Welcome to the Hawaii State Teachers Association's forever negotiations — their inability to close a deal and to repeatedly reopen presumed closed deals. Why does the HSTA turn its negotiations with the state into a four-opera Wagnerian Ring Cycle? Can it ever just negotiate from the viewpoint of reaching an agreement?
The HSTA and the state were firmly lectured by the Hawaii Labor Relations Board before the teacher's union went on strike in 2001.
"Both sides act somewhat as though they have our schools hostage and are prepared to begin sacrificing hostages unless they achieve their objectives," the board wrote just before the teachers walked out.
The 21-day strike ended with more quibbling and another round of protests to the labor board.
"It comes as no particular surprise that even after ostensibly reaching an agreement which concluded a regrettable 21-day statewide teachers strike, the parties are without an executed collective bargaining agreement and once again making accusations of bad-faith bargaining," the board wrote.
Today it is much the same. Back in 2001 the state and the union could not agree on what they agreed to do to end the strike and had to go back to the labor board.
The school year starts tomorrow and they are in the classroom without a signed contract after Gov. Neil Abercrombie imposed a "last, best and final offer" that roughly matches the pay cuts taken by the state's largest public employee union, the Hawaii Government Employees Association.
Without that contract, but with the teachers in the school, Abercrombie and the Department of Education are free to move ahead with implementing teacher evaluations and other portions of the agreement to collect the Race to the Top funds, without agreement from the HSTA.
While the HGEA may look like the adult in the room, the HSTA packs a political punch. Public school teachers are valued campaign workers for the same reasons they are appreciated as a community resource: They are organized, dedicated and are not prima donnas. But if you don't win their support, your political world won't end.

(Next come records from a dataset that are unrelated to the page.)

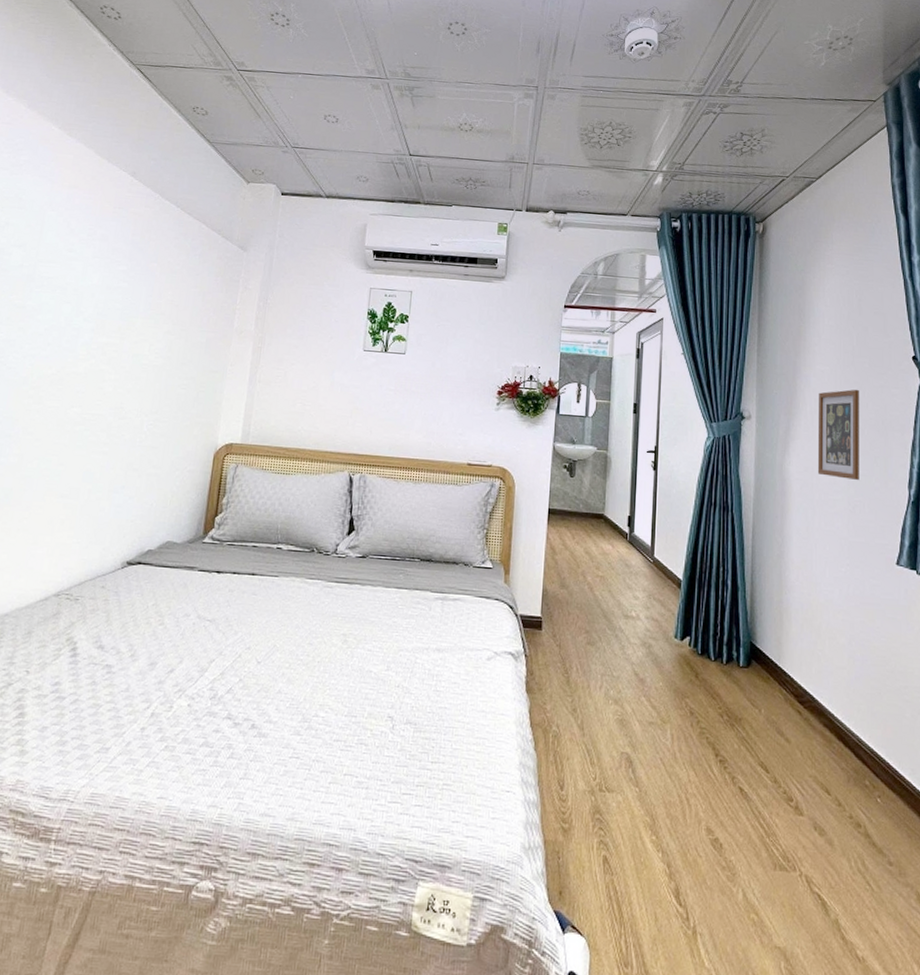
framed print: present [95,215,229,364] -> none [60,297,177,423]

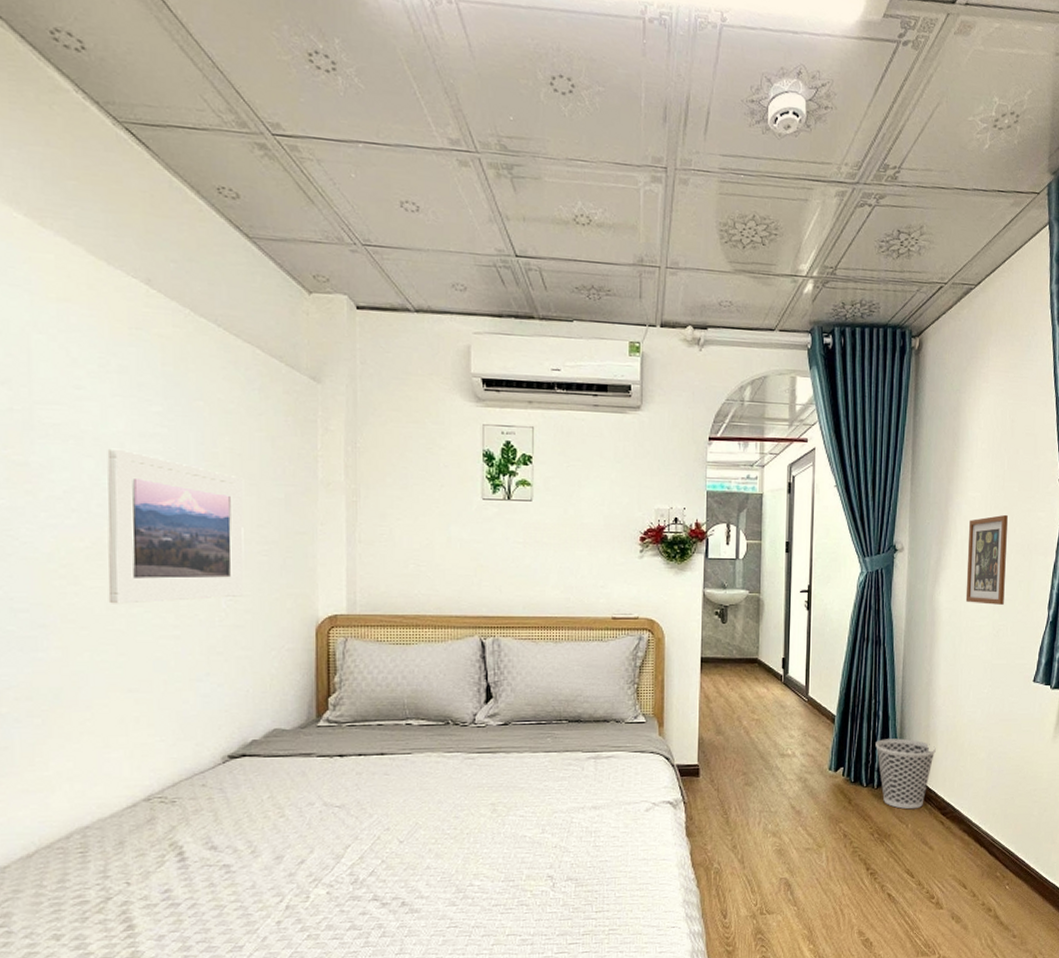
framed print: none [60,297,177,423] -> present [107,448,244,604]
wastebasket: none [724,610,790,693] -> present [875,738,936,810]

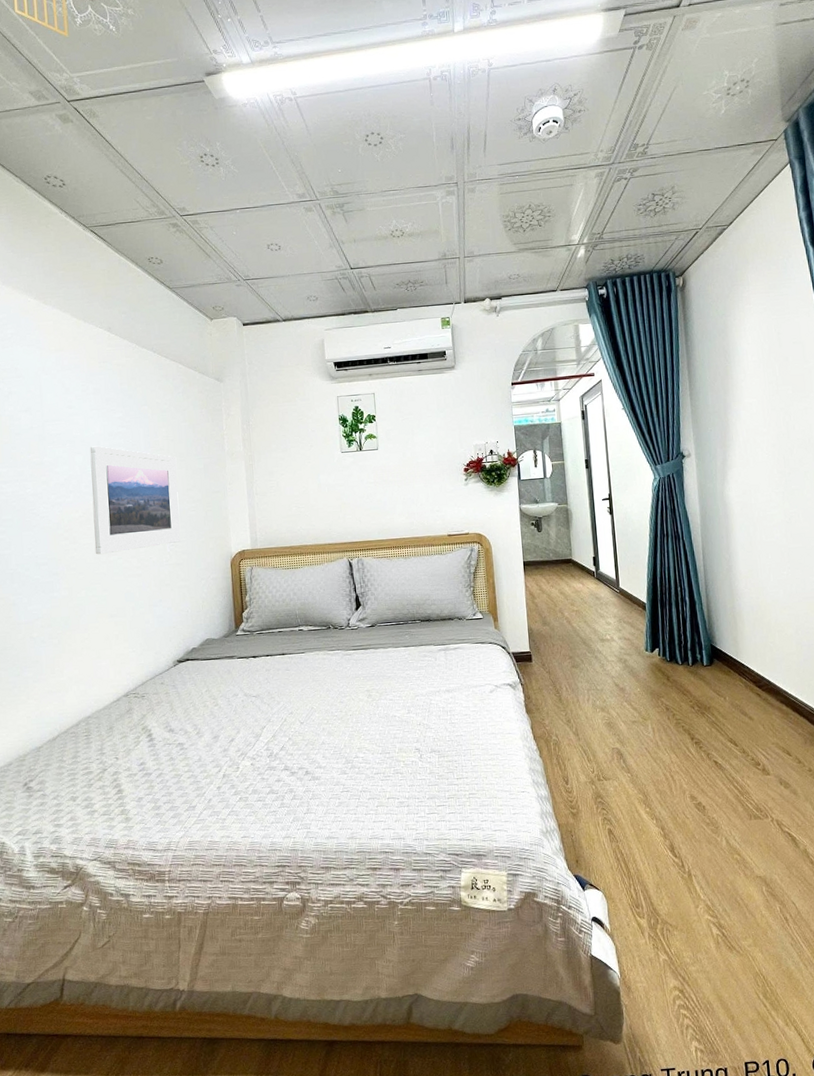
wastebasket: present [875,738,936,810] -> none [686,620,744,684]
picture frame: present [965,514,1008,605] -> none [749,414,793,496]

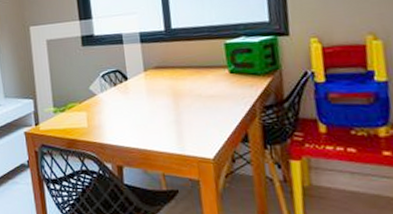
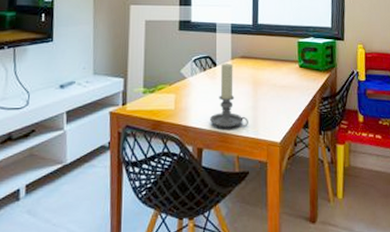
candle holder: none [127,76,172,145] -> present [210,63,248,128]

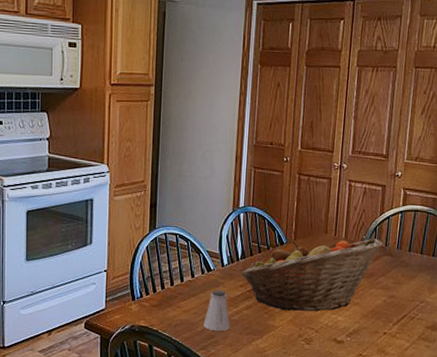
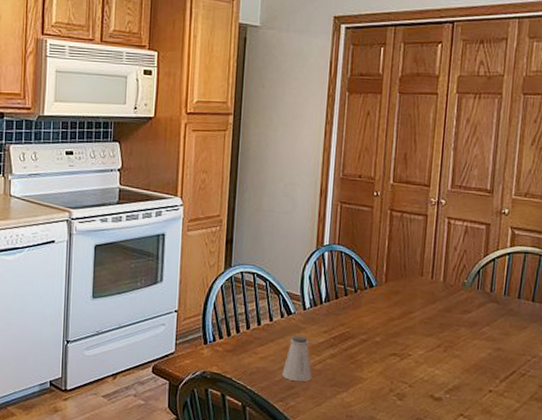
fruit basket: present [240,238,383,312] -> none [324,282,487,364]

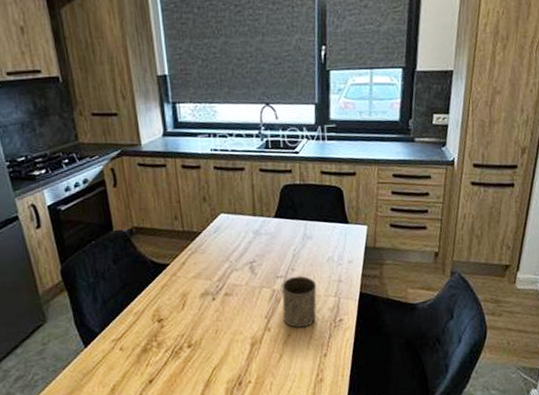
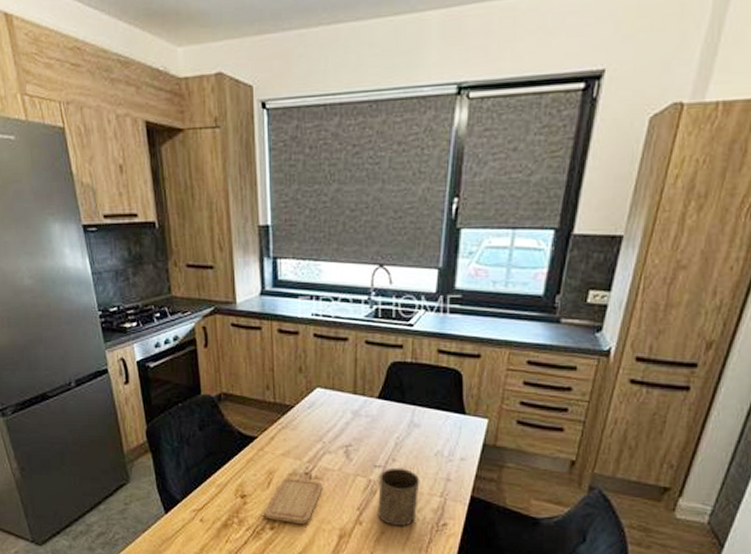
chopping board: none [181,289,233,339] -> present [264,471,323,524]

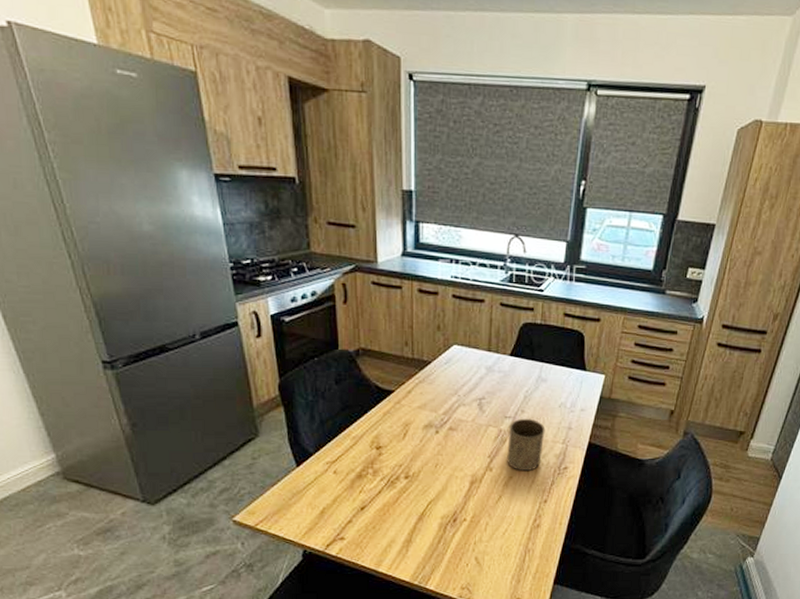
chopping board: present [264,471,323,524] -> none [399,423,457,472]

The HSTA is now trying to pressure the Legislature to get Abercrombie back to the bargaining table. But it doesn't appear to be the sort of argument to sway the governor. Star-Advertiser education writer Mary Vorsino reported that Abercrombie said he is holding firm.
"HSTA has not offered any new proposals for discussion," the Democratic governor said, adding that the state has already held 16 formal bargaining sessions, plus three personal meetings with him.
Democrats report that HSTA operatives are attacking Abercrombie at meetings, saying he walked away from the table, but Abercrombie insists that discussions ended with the HSTA leaders agreeing to the settlement.
That was the same thing that happened in 2001, when then-U.S. Rep. Abercrombie helped broker the deal that ended the HSTA strike.
The union, however, is marginalizing itself, limiting its own political power and damaging its credibility by being unable to complete bargaining for a contract.